■ DIRECTIONS: Copy the records below, substituting "page region" for "layout element" and keeping everything else unchanged.

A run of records

= = = = =

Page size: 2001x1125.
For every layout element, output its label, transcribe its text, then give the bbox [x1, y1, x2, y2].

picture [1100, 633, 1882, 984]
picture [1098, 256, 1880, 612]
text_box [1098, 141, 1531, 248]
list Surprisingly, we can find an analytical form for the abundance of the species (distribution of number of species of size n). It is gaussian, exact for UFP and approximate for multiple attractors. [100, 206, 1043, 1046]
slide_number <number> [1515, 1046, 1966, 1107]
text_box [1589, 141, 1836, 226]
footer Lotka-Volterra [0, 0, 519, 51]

= = = = =

■ TASK RESPONSE:
Page size: 2001x1125.
For every page region, output its label, transcribe its text, then give the bbox [x1, y1, x2, y2].

picture [1100, 633, 1882, 984]
picture [1098, 256, 1880, 612]
text_box [1098, 141, 1531, 248]
list Surprisingly, we can find an analytical form for the abundance of the species (distribution of number of species of size n). It is gaussian, exact for UFP and approximate for multiple attractors. [100, 206, 1043, 1046]
slide_number <number> [1515, 1046, 1966, 1107]
text_box [1589, 141, 1836, 226]
footer Lotka-Volterra [0, 0, 519, 51]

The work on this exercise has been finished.